_Task item_
Please pick out every line in the records below that contains the string "diagnosi", matching case exactly.

_Provided material_
------------------------------------------------------------
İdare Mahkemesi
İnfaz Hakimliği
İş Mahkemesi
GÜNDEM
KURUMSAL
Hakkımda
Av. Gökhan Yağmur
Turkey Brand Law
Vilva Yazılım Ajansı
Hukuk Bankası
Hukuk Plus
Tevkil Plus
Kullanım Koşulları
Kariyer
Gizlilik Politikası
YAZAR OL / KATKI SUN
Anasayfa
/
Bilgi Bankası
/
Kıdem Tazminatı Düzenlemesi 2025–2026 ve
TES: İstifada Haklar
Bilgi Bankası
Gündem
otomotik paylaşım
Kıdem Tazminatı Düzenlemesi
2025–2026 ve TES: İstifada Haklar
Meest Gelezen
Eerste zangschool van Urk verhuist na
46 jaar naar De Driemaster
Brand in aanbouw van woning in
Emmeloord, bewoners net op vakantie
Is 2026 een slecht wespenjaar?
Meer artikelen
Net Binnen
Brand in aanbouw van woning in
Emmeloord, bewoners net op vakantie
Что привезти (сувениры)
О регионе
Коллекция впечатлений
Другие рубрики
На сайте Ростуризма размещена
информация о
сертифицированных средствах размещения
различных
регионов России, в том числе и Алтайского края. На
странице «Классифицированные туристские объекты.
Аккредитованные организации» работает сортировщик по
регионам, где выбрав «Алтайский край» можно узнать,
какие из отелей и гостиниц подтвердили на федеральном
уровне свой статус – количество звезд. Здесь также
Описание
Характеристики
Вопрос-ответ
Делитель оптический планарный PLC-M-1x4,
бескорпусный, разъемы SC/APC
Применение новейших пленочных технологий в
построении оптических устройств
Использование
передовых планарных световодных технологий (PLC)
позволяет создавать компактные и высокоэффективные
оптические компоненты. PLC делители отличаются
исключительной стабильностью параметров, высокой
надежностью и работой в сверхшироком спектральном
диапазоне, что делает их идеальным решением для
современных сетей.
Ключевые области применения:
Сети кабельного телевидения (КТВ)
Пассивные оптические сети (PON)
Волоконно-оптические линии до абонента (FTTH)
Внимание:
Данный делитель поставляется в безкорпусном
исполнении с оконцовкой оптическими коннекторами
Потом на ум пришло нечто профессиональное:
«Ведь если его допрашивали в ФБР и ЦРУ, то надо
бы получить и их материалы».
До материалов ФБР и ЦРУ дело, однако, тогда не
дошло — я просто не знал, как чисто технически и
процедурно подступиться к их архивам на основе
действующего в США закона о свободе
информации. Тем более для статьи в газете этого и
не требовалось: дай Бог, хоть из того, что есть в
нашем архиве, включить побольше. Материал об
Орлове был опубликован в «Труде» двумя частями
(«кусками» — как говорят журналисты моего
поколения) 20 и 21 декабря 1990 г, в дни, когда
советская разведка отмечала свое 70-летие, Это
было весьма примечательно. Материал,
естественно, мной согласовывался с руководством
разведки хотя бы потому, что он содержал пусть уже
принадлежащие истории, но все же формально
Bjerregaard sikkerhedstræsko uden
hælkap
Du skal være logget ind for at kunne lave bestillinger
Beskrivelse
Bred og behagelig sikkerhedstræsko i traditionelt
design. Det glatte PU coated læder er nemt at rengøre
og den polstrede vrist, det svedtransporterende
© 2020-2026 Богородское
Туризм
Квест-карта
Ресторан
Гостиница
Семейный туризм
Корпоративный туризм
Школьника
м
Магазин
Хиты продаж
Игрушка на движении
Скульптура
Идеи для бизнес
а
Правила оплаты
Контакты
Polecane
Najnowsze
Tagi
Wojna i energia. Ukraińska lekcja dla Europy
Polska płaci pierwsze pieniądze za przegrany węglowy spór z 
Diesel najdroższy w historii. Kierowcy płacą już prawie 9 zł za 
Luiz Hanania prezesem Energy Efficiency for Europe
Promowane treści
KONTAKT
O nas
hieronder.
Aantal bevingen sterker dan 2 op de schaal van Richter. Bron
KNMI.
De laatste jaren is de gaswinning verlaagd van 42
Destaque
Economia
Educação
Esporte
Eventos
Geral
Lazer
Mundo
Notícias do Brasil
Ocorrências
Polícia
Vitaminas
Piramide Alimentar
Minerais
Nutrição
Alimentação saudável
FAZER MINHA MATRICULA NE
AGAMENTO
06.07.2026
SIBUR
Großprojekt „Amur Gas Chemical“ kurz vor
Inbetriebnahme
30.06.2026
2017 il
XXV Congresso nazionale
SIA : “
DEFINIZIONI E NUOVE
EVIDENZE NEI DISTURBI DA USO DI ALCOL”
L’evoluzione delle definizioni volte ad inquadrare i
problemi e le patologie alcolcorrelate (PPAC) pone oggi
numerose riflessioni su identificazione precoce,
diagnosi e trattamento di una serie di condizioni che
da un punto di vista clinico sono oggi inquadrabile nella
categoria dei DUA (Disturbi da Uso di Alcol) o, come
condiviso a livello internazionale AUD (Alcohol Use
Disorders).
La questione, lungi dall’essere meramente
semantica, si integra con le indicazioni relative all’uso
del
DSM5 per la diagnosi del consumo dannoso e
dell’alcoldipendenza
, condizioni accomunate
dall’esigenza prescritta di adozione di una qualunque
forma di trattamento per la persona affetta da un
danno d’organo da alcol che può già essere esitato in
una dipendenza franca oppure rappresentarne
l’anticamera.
------------------------------------------------------------
_Exercise response_
diagnosi e trattamento di una serie di condizioni che
DSM5 per la diagnosi del consumo dannoso e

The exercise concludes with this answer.